Iranian-aligned armed groups in Iraq have already threatened attacks on American positions, the Houthi movement has signaled readiness to target shipping routes in the Red Sea, and Hezbollah faces growing expectations to respond if the conflict is perceived as an attempt to dismantle the Iranian system itself. While Hezbollah may tolerate limited strikes on Iranian facilities, the elimination of the Supreme Leader would represent a different threshold entirely. A power vacuum in Tehran could therefore push the confrontation beyond Iran’s borders, increasing the likelihood that the United States adopts a more direct and active role across the region, not only against Iran but also against its allied networks. In such a scenario, efforts to curb Hezbollah’s influence in Lebanon and Syria could move from long-standing strategic objectives to immediate military priority, raising the risk that the conflict expands into a broader regional war rather than remaining a contained exchange of strikes.

There is also a risk that the current strategy could produce the opposite of its intended effect. If Tehran concludes that the objective of the campaign is regime collapse, it has little incentive to compromise. Instead, it may accelerate the very programs Washington seeks to stop in order to ensure its survival. At the same time, the United States faces the danger of pursuing multiple objectives -deterrence, negotiation, and political transformation -without a clear path to achieving any of them. Such ambiguity has historically led to prolonged confrontation rather than decisive outcomes.

What is unfolding now is not simply another round of escalation, but the result of a deeper structural shift in the logic of the conflict. Once the possibility of regime collapse and a power vacuum in Tehran enters the equation, the assumptions that once allowed crises to remain limited begin to break down. Pressure on Iran’s regional proxy network, combined with growing calls in Washington to confront those networks more directly, creates conditions in which escalation can spread beyond the original battlefield. Deterrence becomes less reliable, negotiations become harder, and regional actors become more likely to act out of fear that the balance of power itself is being rewritten.

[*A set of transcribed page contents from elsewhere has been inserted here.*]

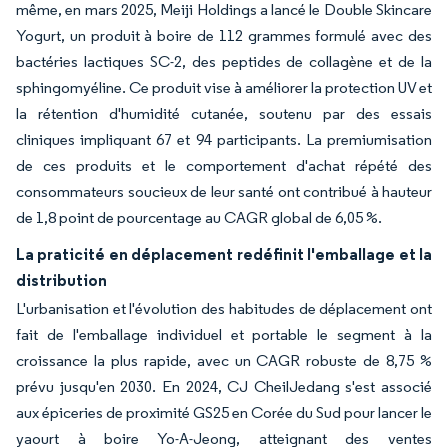
même, en mars 2025, Meiji Holdings a lancé le Double Skincare
Yogurt, un produit à boire de 112 grammes formulé avec des
bactéries lactiques SC-2, des peptides de collagène et de la
sphingomyéline. Ce produit vise à améliorer la protection UV et
la rétention d'humidité cutanée, soutenu par des essais
cliniques impliquant 67 et 94 participants. La premiumisation
de ces produits et le comportement d'achat répété des
consommateurs soucieux de leur santé ont contribué à hauteur
de 1,8 point de pourcentage au CAGR global de 6,05 %.
La praticité en déplacement redéfinit l'emballage et la
distribution
L'urbanisation et l'évolution des habitudes de déplacement ont
fait de l'emballage individuel et portable le segment à la
croissance la plus rapide, avec un CAGR robuste de 8,75 %
prévu jusqu'en 2030. En 2024, CJ CheilJedang s'est associé
aux épiceries de proximité GS25 en Corée du Sud pour lancer le
yaourt à boire Yo-A-Jeong, atteignant des ventes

The strikes on Iran may have been intended to restore stability, but they risk setting in motion a chain reaction that neither side can fully control. If the conflict continues to move from nuclear pressure to regime survival, and from bilateral confrontation to regional realignment, the United States could find itself drawn into a wider effort to contain Iran’s allies across the Middle East, including Hezbollah. History suggests that wars fought under such conditions rarely remain small. Once leadership, legitimacy, and regional order are all at stake, escalation is no longer an accident - it becomes a structural risk built into the conflict itself.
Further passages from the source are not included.